The Way I Usually Do It

A couple of weeks ago, we were making one of our family’s favorite dinners: beans, guacamole, diced tomato, and chips.  As usual, Daniel was Mexicanating the beans while I made the guacamole.  Nicholas decided, for the first time, that he wanted to help with the guacamole instead of the beans.  I showed him how I remove the stem from an avocado, put the point of the knife into the stem hole, cut all the way around, and then twist to separate the two halves.  I handed him one half and used the other to demonstrate how to squish the avocado pulp into the mixing bowl.

Nicholas said, “Well.  Mom.  This is the way I usually do it.”  He grabbed an uncut avocado and began sawing at it with the paring knife, narrating in an instructive tone.

My first instinct was to laugh.  I mean, the kid is three-and-a-half years old and had never cut an avocado before in his life.  What does he know about it?  How can he claim he “usually” does this?  His method clearly wasn’t working; the knife wasn’t penetrating the avocado at all.

But I know how nice it is to feel competent, to know how to do things and how to explain them.  I thought about how much of my writing is about The Way I Usually Do It and how good I feel when somebody tries my technique and it works for them.  I know how it feels to be in a situation where other people seem to know everything about tasks you’ve never attempted, and you just want to feel like you can do things, too–and for a young child, the whole world is like that!

So I said, “Oh, that’s a different way.  Okay, you cut that one, and I will get this one out of the peel.”  Nicholas replied, very cheerfully, “That’s teamwork!”

When I was done with my avocado, Nicholas was still sawing at his and had barely scratched the surface of the peel.  I suggested plunging in the tip of the knife.  I suggested that a serrated knife would be better for that type of cutting.  “No no no!  This is the way I usually do it! . . . but, Mama, could you get it started for me, please?”  I made a cut in the place he was trying to cut, left the knife in it, and gave it back to him.  (Then I got another knife and cut another avocado my way.  We were making large batches of guacamole and beans to last for several meals.)  Soon he had removed the wide end of the avocado and squished its contents into the bowl.  He then picked up the remaining 80% or so of the avocado and tried to squish it.
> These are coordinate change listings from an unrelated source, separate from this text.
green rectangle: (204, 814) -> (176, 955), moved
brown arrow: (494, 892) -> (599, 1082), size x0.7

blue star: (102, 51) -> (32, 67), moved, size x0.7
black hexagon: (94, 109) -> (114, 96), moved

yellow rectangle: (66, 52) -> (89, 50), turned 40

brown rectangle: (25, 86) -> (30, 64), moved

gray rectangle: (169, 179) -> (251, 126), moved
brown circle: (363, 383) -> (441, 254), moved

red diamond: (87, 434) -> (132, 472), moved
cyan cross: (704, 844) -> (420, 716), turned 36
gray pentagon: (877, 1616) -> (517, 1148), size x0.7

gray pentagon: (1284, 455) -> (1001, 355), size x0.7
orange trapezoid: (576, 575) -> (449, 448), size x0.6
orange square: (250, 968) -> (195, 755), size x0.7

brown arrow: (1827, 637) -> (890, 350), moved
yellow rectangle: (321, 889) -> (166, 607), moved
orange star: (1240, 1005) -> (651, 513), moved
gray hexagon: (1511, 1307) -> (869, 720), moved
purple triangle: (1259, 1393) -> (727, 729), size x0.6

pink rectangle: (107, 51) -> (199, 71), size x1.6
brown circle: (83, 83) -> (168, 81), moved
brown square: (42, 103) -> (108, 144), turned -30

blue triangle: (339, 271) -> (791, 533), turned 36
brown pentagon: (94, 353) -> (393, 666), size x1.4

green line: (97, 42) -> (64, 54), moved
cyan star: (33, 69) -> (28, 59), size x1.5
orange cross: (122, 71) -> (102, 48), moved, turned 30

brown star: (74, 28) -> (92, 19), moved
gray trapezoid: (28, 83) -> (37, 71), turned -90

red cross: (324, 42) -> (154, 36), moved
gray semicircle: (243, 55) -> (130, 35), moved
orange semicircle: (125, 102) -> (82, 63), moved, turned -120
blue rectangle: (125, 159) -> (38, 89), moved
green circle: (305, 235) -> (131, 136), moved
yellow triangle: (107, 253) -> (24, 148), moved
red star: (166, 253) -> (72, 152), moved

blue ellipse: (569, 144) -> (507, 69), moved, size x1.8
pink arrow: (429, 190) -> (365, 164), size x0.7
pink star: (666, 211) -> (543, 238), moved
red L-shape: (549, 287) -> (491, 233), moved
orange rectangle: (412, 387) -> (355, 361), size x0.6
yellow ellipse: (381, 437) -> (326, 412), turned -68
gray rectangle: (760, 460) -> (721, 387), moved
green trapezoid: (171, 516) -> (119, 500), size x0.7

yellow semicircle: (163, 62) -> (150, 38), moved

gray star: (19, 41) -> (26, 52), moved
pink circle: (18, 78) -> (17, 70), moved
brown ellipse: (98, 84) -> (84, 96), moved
At this point I realized that my avocado-opening method wouldn’t have worked for Nicholas if he’d tried it.  He can’t hold an avocado in one hand and the knife in the other!  Just lifting an avocado in two hands is an ordeal when your hands are that small.  There was no way he could squeeze hard enough to get it out of the peel.  He looked daunted for about two seconds, then announced, “This is the way I usually do it.” as he rolled the avocado against the cutting board, standing tiptoe on his chair to lean his weight on it, to loosen it from the peel.

One of the most wonderful things about having a child is being able to teach him how we do things, making him one of our family by teaching him our ways.  But it’s wonderful, too, to see him figure out things for himself, especially when it spares him the frustration of not being able to do it my way.  If I’d laughed at him and told him he didn’t know how to do it . . . he might have believed me and stopped trying.

Last night, Nicholas and I were playing Uno (“ages 7 and up”, ha!) and I played a Reverse card, which causes the direction of play to change: If you were taking turns clockwise, now you go counter-clockwise.  With two players, that doesn’t have any effect.  I explained this to Nicholas.  He said, “Well.  What I usually do about that is, you and me reverse.  Get up.  I’ll be you, and you’ll be me.  No, leave your cards there.”  We switched seats and switched hands of cards, and since I had played the Reverse, now it was “his” turn, which is to say my turn.

What a great idea!  It turned “Ho hum, this would be an interesting play if we had a bigger group, but for you and me it might as well be a number card” into an exciting upheaval of the game play.  Later in the game, when I’d had to draw half the deck into my hand because of a shortage of red cards, I was able to play a Reverse and stick my opponent with that huge hand!  (I’m not one of those parents who plays to lose out of concern for my child’s fragile ego.)

When I think back to the many hot summer afternoons I spent playing game after game of two-player Uno with my brother, I wonder why we never thought of using Reverse this way!  I guess it’s because we didn’t have Nicholas around to tell us the way he usually does it.